## ACTIVITY 1
In the pose estimation rows, from the line with "right ankle: (467, 566, 0)" to the line with "right wrist: (238, 301, -14)", rename "Person at" to "Subject at", leave all else unchanged, and return only those lines.

## PASSAGE PROVIDED
════════
I have a nested in clause like:

select respondent_id from respondent where respondent_id in (select
respondent_id from chat_session where project_id in (select project_id from
project where company_id = 4));

However, in this example, there is no column named respondent_id in the
chat_session table. But the query runs and, indeed, returns all of the rows
in respondent. Since this was then part of another nested in it deleted far
more that it was supposed to.

#2Tom Lane
tgl@sss.pgh.pa.us
In reply to: Scott Dunbar (#1)
Re: BUG #5898: Nested "in" clauses hide bad column names

"Scott Dunbar" <scott@xigole.com> writes:

I have a nested in clause like:

select respondent_id from respondent where respondent_id in (select
respondent_id from chat_session where project_id in (select project_id from
project where company_id = 4));

However, in this example, there is no column named respondent_id in the
chat_session table.

Probably there is one in respondent, though?  This behavior is not a bug
--- what you have there is an outer reference, and it is working exactly
as specified by the SQL standard.  Sub-selects would be a whole lot less
useful if they couldn't refer to variables of the outer query.

regards, tom lane

#3Scott Dunbar
scott@xigole.com
In reply to: Tom Lane (#2)
════════
Pose estimation data
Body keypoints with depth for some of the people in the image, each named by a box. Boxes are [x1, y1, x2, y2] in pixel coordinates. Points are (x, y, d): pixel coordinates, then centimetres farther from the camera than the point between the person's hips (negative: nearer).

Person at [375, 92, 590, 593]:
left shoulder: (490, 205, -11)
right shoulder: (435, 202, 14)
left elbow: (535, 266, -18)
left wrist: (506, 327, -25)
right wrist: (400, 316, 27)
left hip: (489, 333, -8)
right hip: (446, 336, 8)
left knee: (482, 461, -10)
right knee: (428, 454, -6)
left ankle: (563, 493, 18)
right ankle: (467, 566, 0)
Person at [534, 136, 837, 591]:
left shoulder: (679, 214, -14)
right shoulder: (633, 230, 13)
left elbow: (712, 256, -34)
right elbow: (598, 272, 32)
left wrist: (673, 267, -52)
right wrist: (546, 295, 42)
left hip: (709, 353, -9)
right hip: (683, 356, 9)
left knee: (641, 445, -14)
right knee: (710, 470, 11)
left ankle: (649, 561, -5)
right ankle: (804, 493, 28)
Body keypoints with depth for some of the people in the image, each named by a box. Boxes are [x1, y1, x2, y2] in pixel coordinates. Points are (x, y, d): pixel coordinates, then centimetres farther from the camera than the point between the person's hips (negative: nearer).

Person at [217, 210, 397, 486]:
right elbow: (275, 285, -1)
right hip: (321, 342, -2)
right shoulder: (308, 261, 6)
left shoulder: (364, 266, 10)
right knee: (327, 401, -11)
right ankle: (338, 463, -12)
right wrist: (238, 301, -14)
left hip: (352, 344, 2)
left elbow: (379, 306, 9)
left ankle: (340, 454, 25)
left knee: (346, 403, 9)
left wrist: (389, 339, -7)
════════
## ACTIVITY 2
In the thread about nested "in" clauses, what does the reply say specifies the outer-reference behavior?

## EXERCISE ANSWER 1
right ankle: (467, 566, 0)
Subject at [534, 136, 837, 591]:
left shoulder: (679, 214, -14)
right shoulder: (633, 230, 13)
left elbow: (712, 256, -34)
right elbow: (598, 272, 32)
left wrist: (673, 267, -52)
right wrist: (546, 295, 42)
left hip: (709, 353, -9)
right hip: (683, 356, 9)
left knee: (641, 445, -14)
right knee: (710, 470, 11)
left ankle: (649, 561, -5)
right ankle: (804, 493, 28)
Body keypoints with depth for some of the people in the image, each named by a box. Boxes are [x1, y1, x2, y2] in pixel coordinates. Points are (x, y, d): pixel coordinates, then centimetres farther from the camera than the point between the person's hips (negative: nearer).

Subject at [217, 210, 397, 486]:
right elbow: (275, 285, -1)
right hip: (321, 342, -2)
right shoulder: (308, 261, 6)
left shoulder: (364, 266, 10)
right knee: (327, 401, -11)
right ankle: (338, 463, -12)
right wrist: (238, 301, -14)

## EXERCISE ANSWER 2
The SQL standard.